### Potongan Dokumen:

▽

Kanada mungkin dikenal sebagai negara yang kalem
dan jarang membuat berita yang menghebohkan dunia yang heboh seperti Amerika
Serikat, negeri tetangganya. Namun siapa sangka Kanada yang terkenal akan
keliberalannya dan juga menjadi pejuang hak asasi manusia rupanya menyimpan
rahasia yang sangat mengerikan. Kanada memang sempat menjadi seteru utama China
mengkritik keras negara tersebut atas kamp konsentrasi yang menimpa kaum Uighur
di negara tirai bambu tersebut.
Namun kritikan tersebut dibalas dengan julukan
“hipocryte” alias munafik karena di Kanada sendiri terjadi kasus pelanggaran
hak asasi manusia yang menimpa anak-anak kaum Indian atau penduduk asli benua
Amerika, dimana sekitar puluhan ribu diantaranya tewas pada abad ke-19 dan abad
ke-20 setelah diculik dari keluarga mereka dan dimasukkan ke sekolah-sekolah
mirip kamp konsentrasi untuk menghapus budaya mereka. Bahkan kematian anak-anak
tersebut disebut sebagai genosida budaya atau “cultural genocide”.
Bahkan salah satu berita paling mengejutkan menyebutkan bahwa Ratu Inggris yang kala itu memimpin negara-negara persemakmuran (salah satunya adalah Kanada) juga dianggap terlibat dalam kasus tersebut. Seperti apakah kasus ya? Mari kita simak kisahnya berikut ini.
Pada Mei 2021 lalu sekitar 215 jenazah ditemukan
di sebuah bekas sekolah khusus untuk kaum indigenous atau kaum penduduk asli
Amerika. Makam-makam tersebut sama sekali tidak ditandai atau diberi nisan.
Mengapa makam-makam itu tidak ditandai seperti layaknya budaya Eropa? Well,
sebabnya mungkin karena kematian itu selayaknya dirahasiakan? Mengapa harus
dirahasiakan? Well, mungkin karena penyebab kematian mereka tidaklah alami.

△

### Tugas Latihan:
**A)** Ambil dari teks tentang Kanada bagian yang dimulai pada "Bahkan salah satu" dan berakhir pada "atau diberi nisan.", tanpa mengubah satu kata pun.
**B)** Jawablah pertanyaan berikut berdasarkan teks tentang Kanada.
(i) Julukan apa yang diberikan kepada Kanada sebagai balasan atas kritiknya?
(ii) Berapa jenazah yang ditemukan pada Mei 2021?
(iii) Kematian anak-anak tersebut disebut sebagai apa?
Catatan yang menyusul merupakan bahan terpisah dari teks tentang Kanada.

### Bahan yang Disediakan:
▽

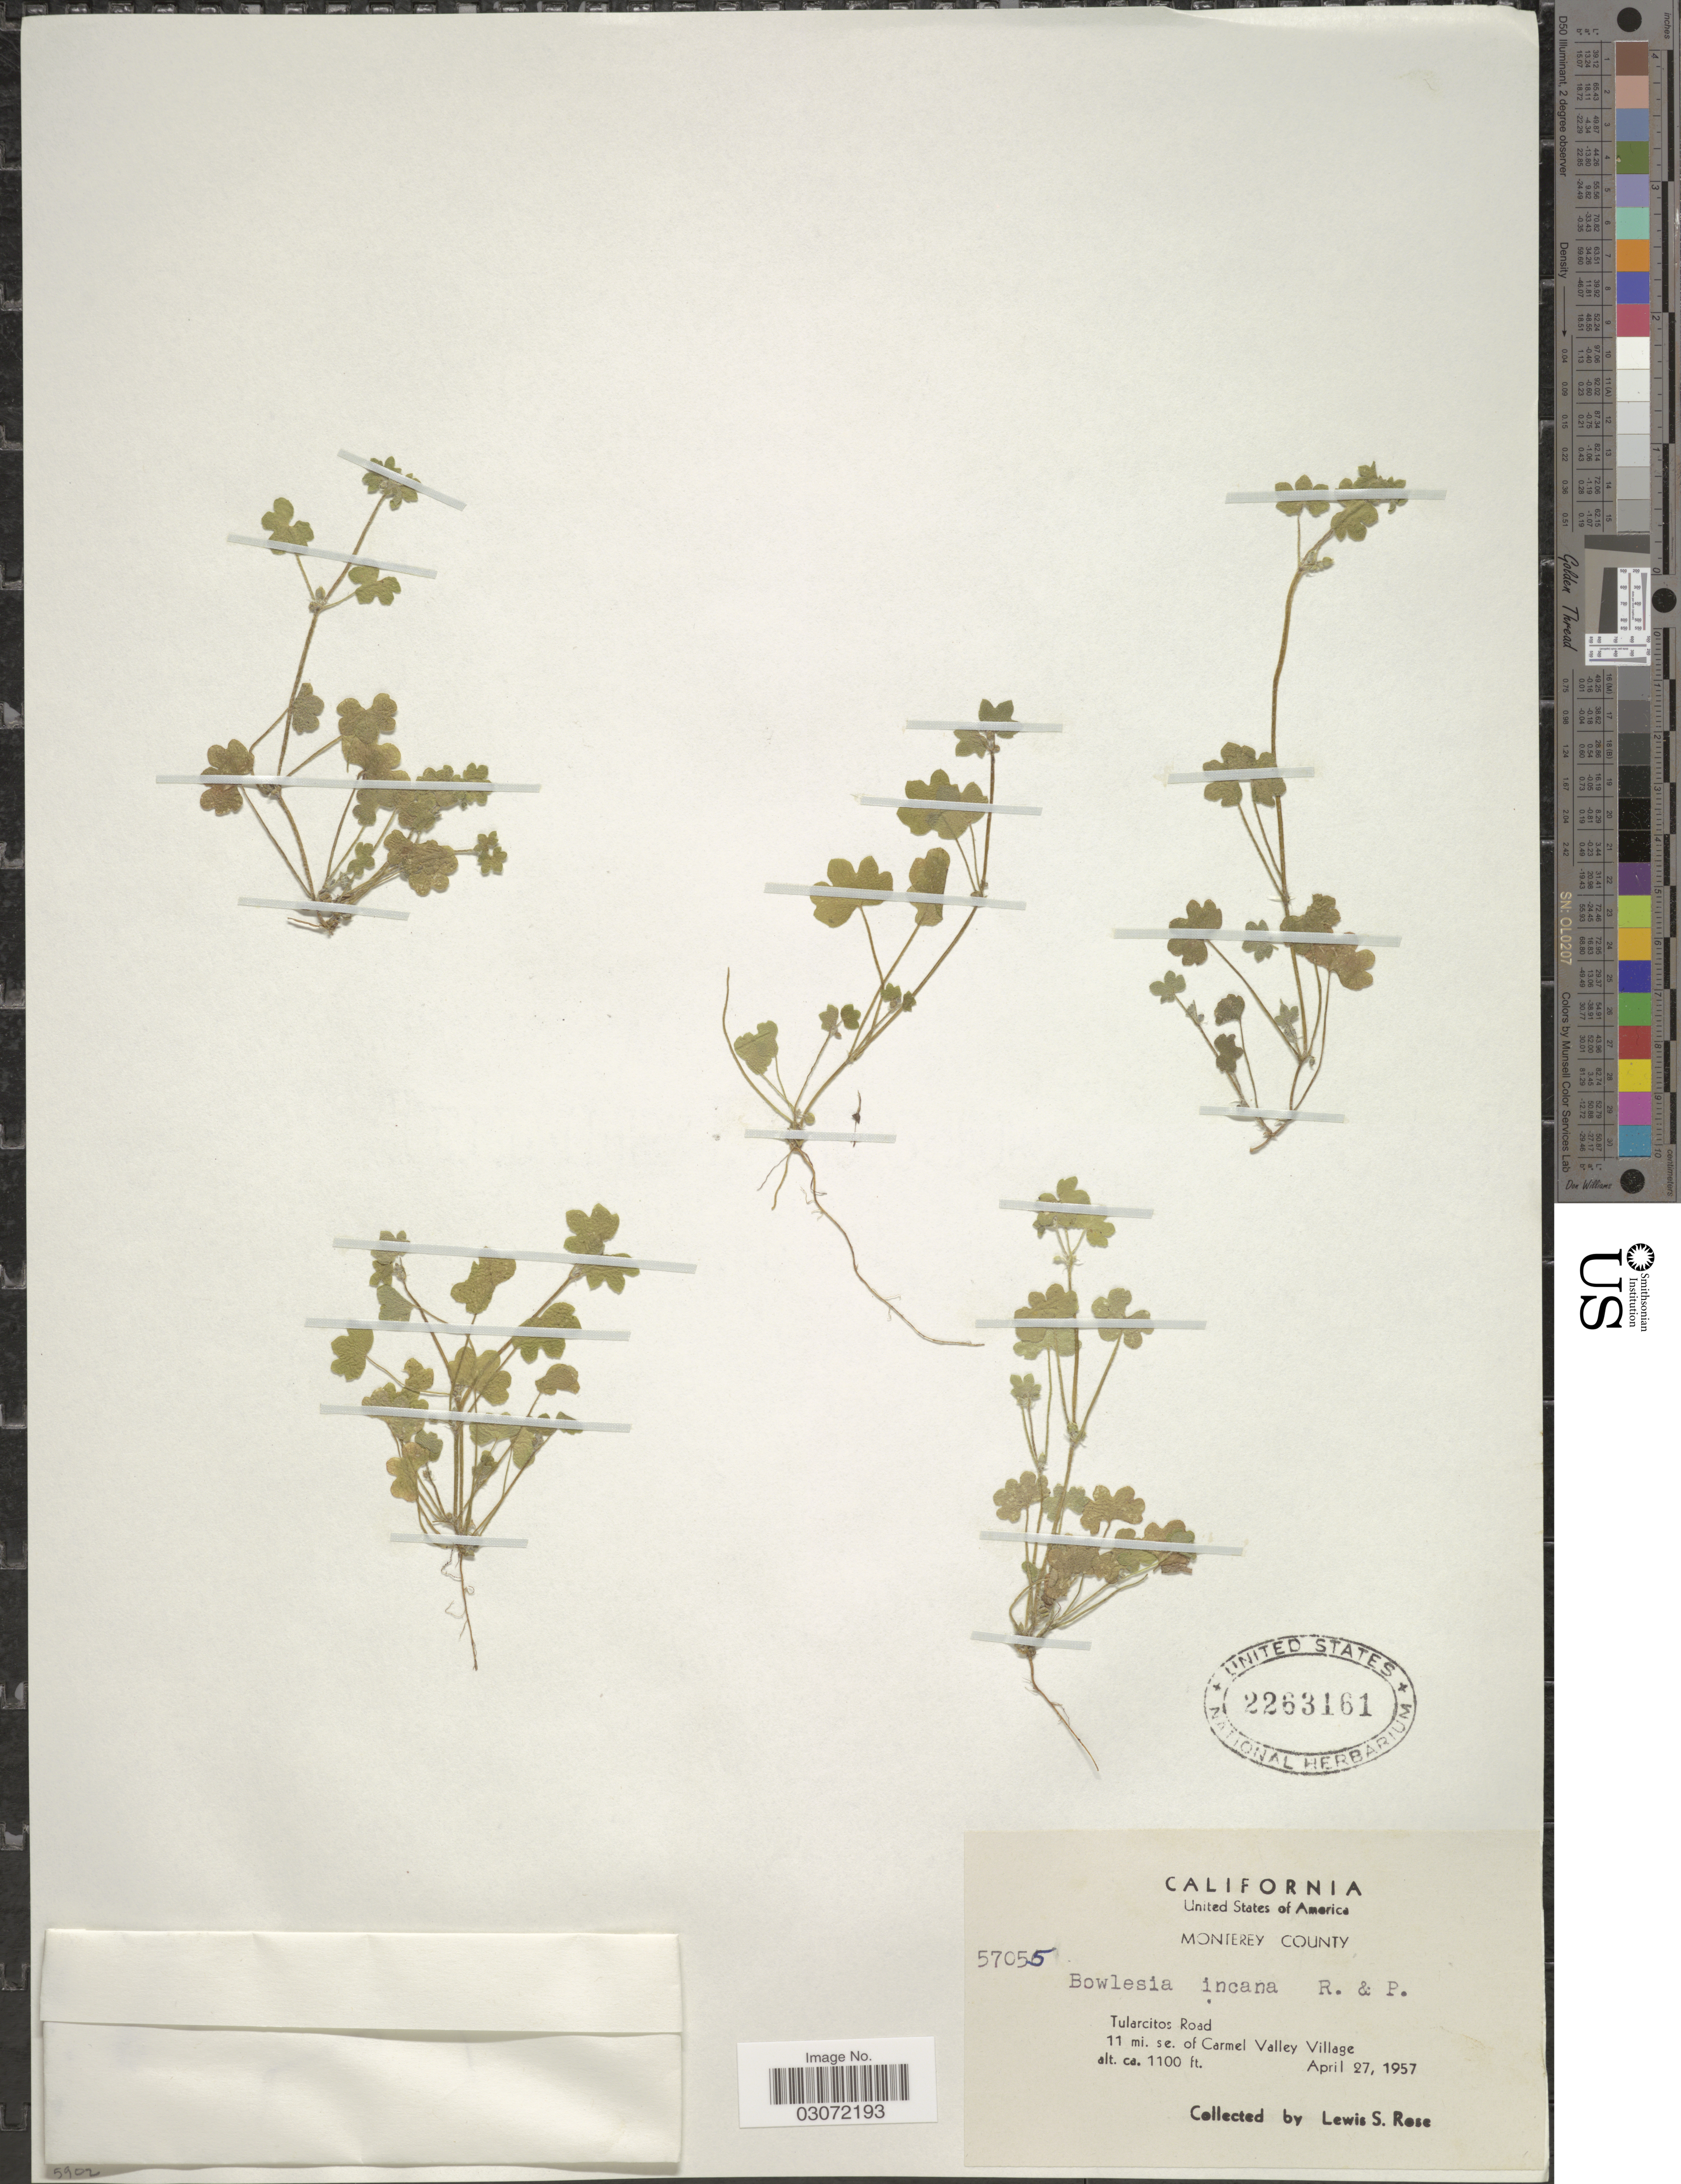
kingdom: Plantae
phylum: Tracheophyta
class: Magnoliopsida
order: Apiales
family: Apiaceae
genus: Bowlesia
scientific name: Bowlesia incana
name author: Ruiz & Pav.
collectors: L. S. Rose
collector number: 57055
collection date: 1957-04-27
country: United States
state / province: California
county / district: Monterey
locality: Monterey County. Tularcitos Road, 11 mi. s.e. of Carmel Valley Village.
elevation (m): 335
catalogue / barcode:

△

### Jawaban Latihan:
**A)**
Bahkan salah satu berita paling mengejutkan menyebutkan bahwa Ratu Inggris yang kala itu memimpin negara-negara persemakmuran (salah satunya adalah Kanada) juga dianggap terlibat dalam kasus tersebut. Seperti apakah kasus ya? Mari kita simak kisahnya berikut ini.
Pada Mei 2021 lalu sekitar 215 jenazah ditemukan
di sebuah bekas sekolah khusus untuk kaum indigenous atau kaum penduduk asli
Amerika. Makam-makam tersebut sama sekali tidak ditandai atau diberi nisan.

**B)**
(i) Kanada dijuluki "hipocryte" alias munafik.
(ii) Sekitar 215 jenazah ditemukan.
(iii) Kematian itu disebut genosida budaya atau "cultural genocide".